Women Employed (WE)
- Founded: 1973
- Founder: Day Piercy
- Type: 501(c)(3)
- Location: Chicago, Illinois;
- Website: womenemployed.org

= Women Employed =

US non-profit organization

Women Employed is a nonprofit advocacy organization based in Chicago, Illinois. Founded in 1973, Women Employed's mission is to improve women's economic status and remove barriers to economic equity. They promote fair workplace practices, increase access to training and education, and provide women with tools and information to move into careers paying family-supporting wages.

==History==
In February 1973, a small group of Chicago women founded Women Employed (WE), through an initiative of the Loop YWCA. Organizers intended to mobilize networks of female workers around the common issues that affect their lives.

Women Employed's first major public event, attended by over 200 women, was a meeting of 26 of Chicago's leading corporations to discuss fair employment policies for women. In its first year, WE published Working Women in the Loop – Underpaid, Undervalued, an investigation that used 1970 U.S. Census data on wages and employment patterns to expose substantial inequalities between women and men. The study found that women made up 45% of downtown Chicago's labor force, yet earned only 25% of wages.

In the 1970s, Women Employed worked for economic equality alongside organizations in Chicago like the Coalition of Labor Union Women. During that time, Women Employed fought hiring and job discrimination for non-union women in the city. By organizing public and legal actions, WE influenced workplace practices by affecting the public's attitude toward equality for women. In 1977, WE led a series of public actions against the firing of Iris Rivera, a Chicago legal secretary who lost her job because she refused to make coffee for her boss. WE eventually got Rivera her job back.

In 1989, Women Employed helped women and minority employees of the Harris Trust and Savings Bank win $15 million in back pay, a record settlement for sexual and racial discrimination. Women Employed filed a complaint with the Federal Government against Harris in 1974 on the basis of Executive Order 11246. Prior to this case, companies were never forced to make payments surpassing $10 million in back wages for sex or racial discrimination cases. WE also worked with a national coalition to win passage of the federal Family and Medical Leave Act in 1993, which ensures employees up to 12 weeks of leave for medical purposes.

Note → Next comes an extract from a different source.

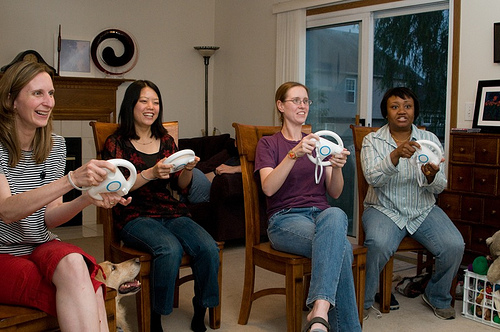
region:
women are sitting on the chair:
[10, 36, 492, 330]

In 2003, WE helped pass the Illinois Equal Pay Act, which guarantees protection of equal pay for equal work to hundreds of thousands of workers not covered under the federal law. In 2006, WE helped win $34.4 million in funding for the Monetary Award Program (MAP) grant, making college more accessible to more than 150,000 low-income students in Illinois.

WE was part of a national coalition that advocated for the Lilly Ledbetter Fair Pay Act, the first women's rights legislation passed during the Obama administration. This law, signed in early 2009, increases employees' ability to fight pay discrimination.

In 2010, the US Department of Labor selected WE's Career Coach as a Top 10 Career Exploration Tool. Career Coach enables low-income, low-literacy adults to explore career options, define career goals, and identify local education and training resources.

==Current initiatives==

===Promoting fair workplaces===
Despite many improvements in women's economic status over the past three decades, employment discrimination and unfairness in the workplace are still a fact of life for many women. On average, women make only 80 cents for every dollar a man makes, and can lose an immense amount of wages over a lifetime due to the wage gap which persists despite education level. A disproportionate number of women are clustered in low-paying, part-time jobs, often without benefits or dependable hours.

Women Employed promotes equal pay, fair workplace practices, and work-family balance. Women Employed also advocates for stronger anti-discrimination laws and equal employment opportunities in workplaces. As the leader of the Earned Sick Time Chicago Coalition, Women Employed played a leadership role in advocating for paid sick time ordinances in Chicago and Cook County. Those ordinances both passed in 2016, and went into effect on July 1, 2017. As the leader of the Illinois Paid Leave Coalition, WE works with a large number of organizations to expand and defen paid sick leave policies, including related to the COVID-19 pandemic.

===Increasing access to education and training===
Nearly 15 million women in the U.S. earn too little to cover basic living expenses for their families, despite working in full-time, year-round jobs. Education is one proven strategy for raising incomes. A woman with a two-year associate degree earns 28 percent more and a woman with a bachelor's degree earns 75 percent more than a woman with only a high school education.

Women Employed advocates to ensure high-quality postsecondary education programs and to increase access to supports that help women succeed in education and training.